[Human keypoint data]

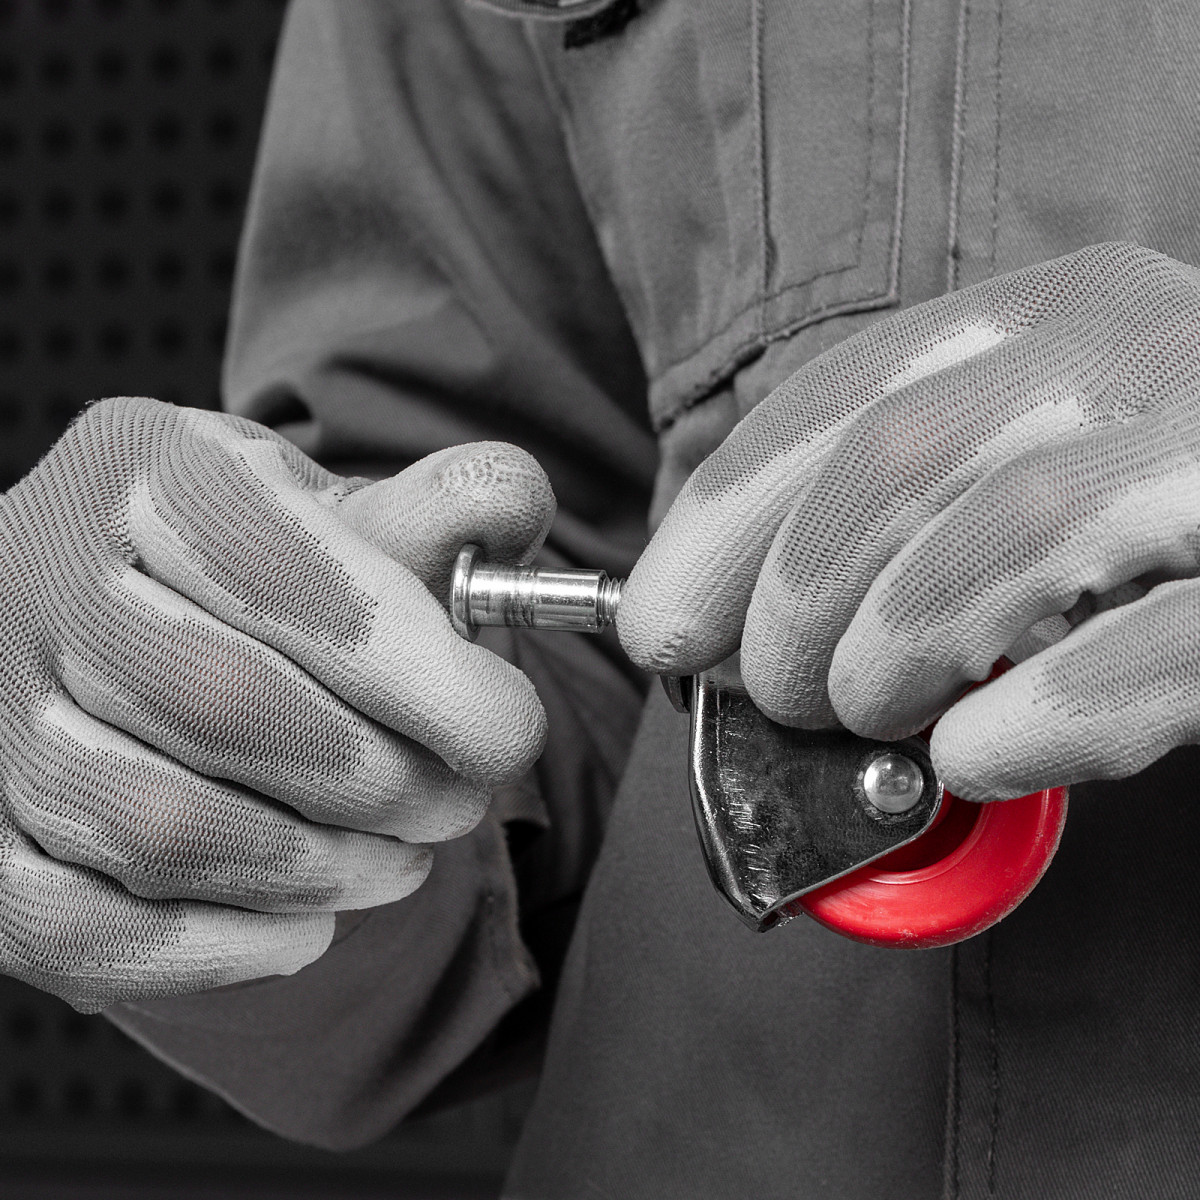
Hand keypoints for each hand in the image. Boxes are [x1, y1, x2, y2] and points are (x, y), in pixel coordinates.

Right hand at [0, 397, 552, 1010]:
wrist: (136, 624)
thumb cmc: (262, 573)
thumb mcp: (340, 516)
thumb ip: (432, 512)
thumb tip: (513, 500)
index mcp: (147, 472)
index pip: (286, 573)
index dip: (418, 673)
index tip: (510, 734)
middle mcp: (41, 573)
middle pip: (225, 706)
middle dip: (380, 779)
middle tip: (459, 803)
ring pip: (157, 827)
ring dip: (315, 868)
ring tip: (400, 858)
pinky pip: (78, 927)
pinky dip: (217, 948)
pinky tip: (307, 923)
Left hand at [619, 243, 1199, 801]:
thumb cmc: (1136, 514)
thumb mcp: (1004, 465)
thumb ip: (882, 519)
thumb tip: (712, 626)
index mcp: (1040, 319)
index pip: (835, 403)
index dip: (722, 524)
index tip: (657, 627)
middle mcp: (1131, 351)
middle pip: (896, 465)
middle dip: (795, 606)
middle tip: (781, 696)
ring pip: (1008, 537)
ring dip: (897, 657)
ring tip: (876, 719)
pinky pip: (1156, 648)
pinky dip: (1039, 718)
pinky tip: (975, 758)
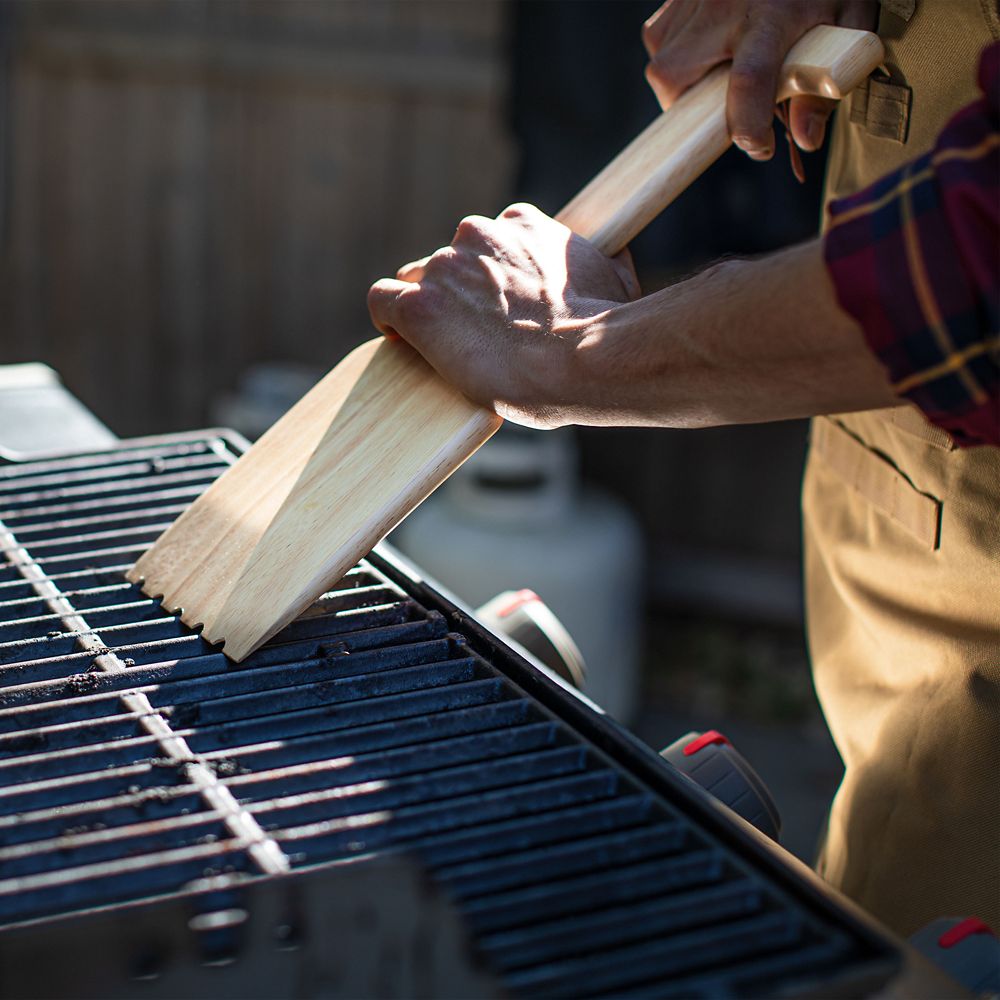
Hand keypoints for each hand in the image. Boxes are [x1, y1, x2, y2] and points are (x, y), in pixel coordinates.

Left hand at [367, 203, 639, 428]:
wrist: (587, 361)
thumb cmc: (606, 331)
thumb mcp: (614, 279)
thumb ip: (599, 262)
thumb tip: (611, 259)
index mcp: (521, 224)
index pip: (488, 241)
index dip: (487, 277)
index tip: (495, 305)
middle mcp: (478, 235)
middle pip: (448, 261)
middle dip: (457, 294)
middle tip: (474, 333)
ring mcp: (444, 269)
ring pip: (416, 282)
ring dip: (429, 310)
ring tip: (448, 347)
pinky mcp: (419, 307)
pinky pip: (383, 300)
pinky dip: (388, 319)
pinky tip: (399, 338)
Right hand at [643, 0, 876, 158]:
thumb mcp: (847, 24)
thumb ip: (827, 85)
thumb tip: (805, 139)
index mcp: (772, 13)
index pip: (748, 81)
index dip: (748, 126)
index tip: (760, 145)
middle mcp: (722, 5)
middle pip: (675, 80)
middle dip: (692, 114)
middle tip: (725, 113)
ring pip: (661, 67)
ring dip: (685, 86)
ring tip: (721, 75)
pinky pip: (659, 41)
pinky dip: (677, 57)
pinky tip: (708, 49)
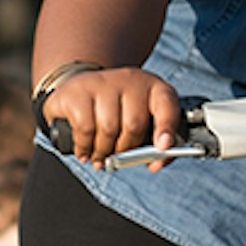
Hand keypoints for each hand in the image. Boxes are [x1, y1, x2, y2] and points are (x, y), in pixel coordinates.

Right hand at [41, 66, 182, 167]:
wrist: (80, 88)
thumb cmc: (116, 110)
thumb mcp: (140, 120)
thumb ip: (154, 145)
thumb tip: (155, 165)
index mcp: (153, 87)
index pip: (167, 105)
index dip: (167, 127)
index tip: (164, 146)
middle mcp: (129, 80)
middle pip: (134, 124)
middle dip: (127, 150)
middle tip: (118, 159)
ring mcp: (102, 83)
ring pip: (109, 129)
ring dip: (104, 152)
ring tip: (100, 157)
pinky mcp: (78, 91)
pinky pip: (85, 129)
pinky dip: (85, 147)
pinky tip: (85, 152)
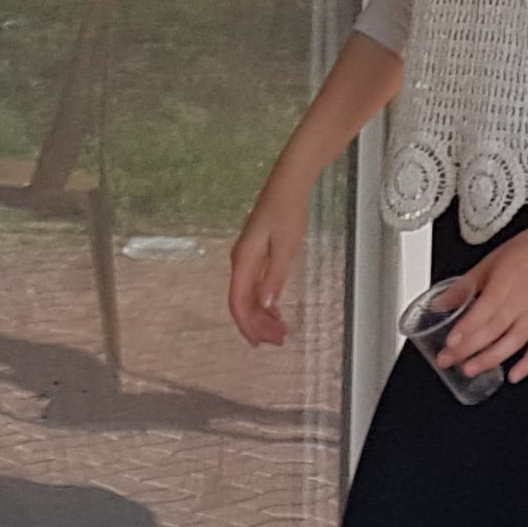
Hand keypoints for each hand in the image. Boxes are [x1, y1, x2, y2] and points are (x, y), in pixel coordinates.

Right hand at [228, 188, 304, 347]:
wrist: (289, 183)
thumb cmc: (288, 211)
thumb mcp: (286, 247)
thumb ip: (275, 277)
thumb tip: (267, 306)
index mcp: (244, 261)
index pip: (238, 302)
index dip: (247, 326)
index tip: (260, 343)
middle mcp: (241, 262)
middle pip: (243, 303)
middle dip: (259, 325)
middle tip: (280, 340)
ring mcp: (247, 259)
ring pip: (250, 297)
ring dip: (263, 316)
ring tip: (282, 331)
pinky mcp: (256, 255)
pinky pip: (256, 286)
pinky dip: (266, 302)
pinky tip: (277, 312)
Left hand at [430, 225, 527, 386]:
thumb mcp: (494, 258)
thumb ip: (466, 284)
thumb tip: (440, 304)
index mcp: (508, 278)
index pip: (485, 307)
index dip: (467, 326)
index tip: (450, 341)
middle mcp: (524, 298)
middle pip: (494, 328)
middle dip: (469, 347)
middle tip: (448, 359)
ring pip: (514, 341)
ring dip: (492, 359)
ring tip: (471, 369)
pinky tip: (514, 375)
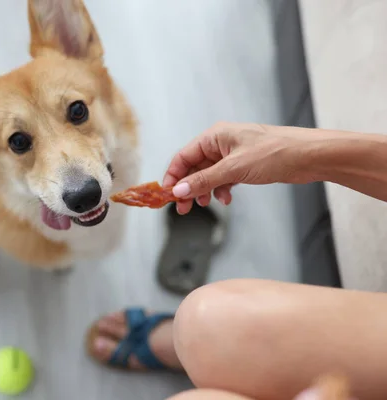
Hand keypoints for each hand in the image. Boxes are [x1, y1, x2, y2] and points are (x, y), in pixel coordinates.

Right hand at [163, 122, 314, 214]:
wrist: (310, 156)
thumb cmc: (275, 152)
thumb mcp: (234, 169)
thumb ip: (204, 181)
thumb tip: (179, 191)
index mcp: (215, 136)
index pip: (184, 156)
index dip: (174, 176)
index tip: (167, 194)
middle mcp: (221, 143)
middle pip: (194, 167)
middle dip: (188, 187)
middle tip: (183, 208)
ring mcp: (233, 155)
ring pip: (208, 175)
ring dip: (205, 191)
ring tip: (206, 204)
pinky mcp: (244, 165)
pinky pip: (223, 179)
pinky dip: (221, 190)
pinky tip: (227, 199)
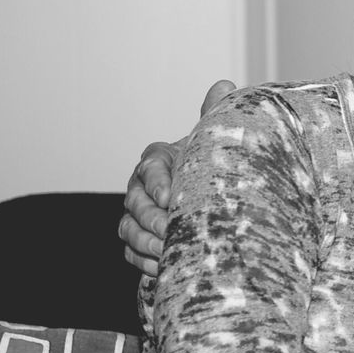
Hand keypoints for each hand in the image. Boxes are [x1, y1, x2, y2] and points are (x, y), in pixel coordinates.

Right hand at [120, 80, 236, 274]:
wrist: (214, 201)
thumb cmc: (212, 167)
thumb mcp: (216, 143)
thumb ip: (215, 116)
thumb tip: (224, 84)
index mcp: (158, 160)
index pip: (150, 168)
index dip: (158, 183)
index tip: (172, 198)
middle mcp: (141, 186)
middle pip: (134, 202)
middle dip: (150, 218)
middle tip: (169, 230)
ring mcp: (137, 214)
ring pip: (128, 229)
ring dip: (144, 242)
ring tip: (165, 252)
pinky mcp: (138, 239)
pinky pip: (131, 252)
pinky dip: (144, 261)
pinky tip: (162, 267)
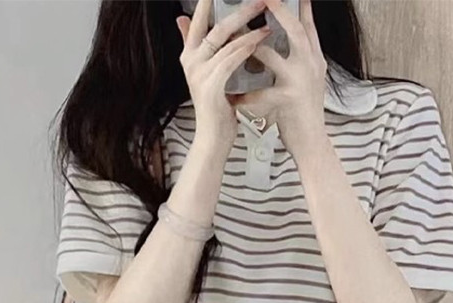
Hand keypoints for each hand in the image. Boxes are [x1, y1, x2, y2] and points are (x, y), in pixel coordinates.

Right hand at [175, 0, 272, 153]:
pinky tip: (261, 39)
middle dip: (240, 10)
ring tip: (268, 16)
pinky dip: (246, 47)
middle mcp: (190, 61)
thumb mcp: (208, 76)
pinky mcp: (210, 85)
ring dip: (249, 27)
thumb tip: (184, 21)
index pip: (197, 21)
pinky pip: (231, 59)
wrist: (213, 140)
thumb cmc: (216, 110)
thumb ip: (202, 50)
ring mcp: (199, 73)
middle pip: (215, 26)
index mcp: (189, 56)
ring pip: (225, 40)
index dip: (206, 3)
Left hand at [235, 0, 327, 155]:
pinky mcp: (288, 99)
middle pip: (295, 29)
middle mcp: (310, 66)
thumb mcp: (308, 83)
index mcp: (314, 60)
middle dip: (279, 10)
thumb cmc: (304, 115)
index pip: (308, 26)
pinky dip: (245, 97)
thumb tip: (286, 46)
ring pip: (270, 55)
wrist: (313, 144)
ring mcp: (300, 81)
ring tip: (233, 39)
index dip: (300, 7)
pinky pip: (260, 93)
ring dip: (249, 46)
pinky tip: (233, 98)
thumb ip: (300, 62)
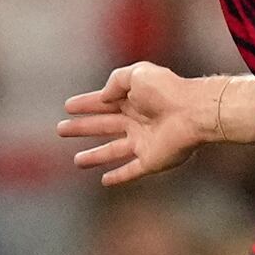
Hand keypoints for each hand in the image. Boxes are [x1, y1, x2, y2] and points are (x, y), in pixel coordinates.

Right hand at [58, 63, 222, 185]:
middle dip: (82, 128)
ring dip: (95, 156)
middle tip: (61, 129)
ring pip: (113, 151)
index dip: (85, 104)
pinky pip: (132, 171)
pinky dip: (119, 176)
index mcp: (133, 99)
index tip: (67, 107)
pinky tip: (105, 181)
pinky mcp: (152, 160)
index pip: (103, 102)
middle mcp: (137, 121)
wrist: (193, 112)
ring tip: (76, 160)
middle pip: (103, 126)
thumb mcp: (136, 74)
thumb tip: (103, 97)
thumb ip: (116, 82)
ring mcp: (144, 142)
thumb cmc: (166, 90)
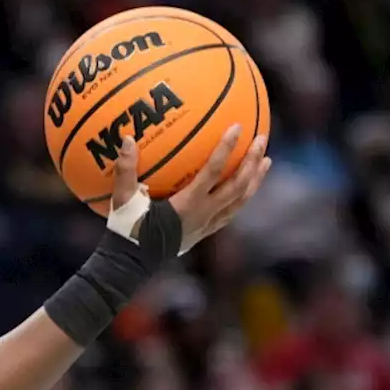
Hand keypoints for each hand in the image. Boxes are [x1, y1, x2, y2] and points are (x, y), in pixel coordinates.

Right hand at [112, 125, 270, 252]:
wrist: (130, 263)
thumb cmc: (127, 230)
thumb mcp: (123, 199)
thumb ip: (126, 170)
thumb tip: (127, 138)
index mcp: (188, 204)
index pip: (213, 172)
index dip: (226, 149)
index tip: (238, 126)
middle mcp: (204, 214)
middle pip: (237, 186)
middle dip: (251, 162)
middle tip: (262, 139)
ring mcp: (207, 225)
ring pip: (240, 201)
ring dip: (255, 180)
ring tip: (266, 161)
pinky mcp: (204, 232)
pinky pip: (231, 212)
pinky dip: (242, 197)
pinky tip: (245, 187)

== Aim of the exercise ==
Write out the lines of the entries above exactly, beginning with the first and ending with the line that contains "ring tip: (876, 719)". No picture goes in.

== Written response ==
Hand keypoints for each hand in the image. Boxes are [x1, y1, x2, y2] and points are (x, y), in pixel coordinates.

Right hand at [0, 397, 552, 1010]:
wrist: (136, 624)
thumb cmc: (262, 573)
thumb mcp: (340, 516)
thumb ip: (432, 512)
thumb tip: (513, 500)
index mcp: (147, 472)
index pip: (286, 573)
index dip: (418, 673)
index tip: (510, 734)
middle mcp: (41, 573)
middle pip: (225, 706)
middle dip: (380, 779)
middle tip: (459, 803)
ring pip: (157, 827)
ring dip: (315, 868)
ring tip: (400, 858)
pinky pip: (78, 927)
pinky dip: (217, 948)
pinky tip: (307, 923)
Left hand at [619, 243, 1199, 801]:
thumb cmc: (1136, 514)
thumb mcp: (1004, 465)
thumb ip: (882, 519)
thumb tip: (712, 626)
index mcp: (1040, 319)
index pip: (835, 403)
index dip: (722, 524)
index tip: (657, 627)
middle mcp: (1131, 351)
middle pip: (896, 465)
middle dip: (795, 606)
middle tip: (781, 696)
ring pip: (1008, 537)
ring dip: (897, 657)
ring tip: (876, 719)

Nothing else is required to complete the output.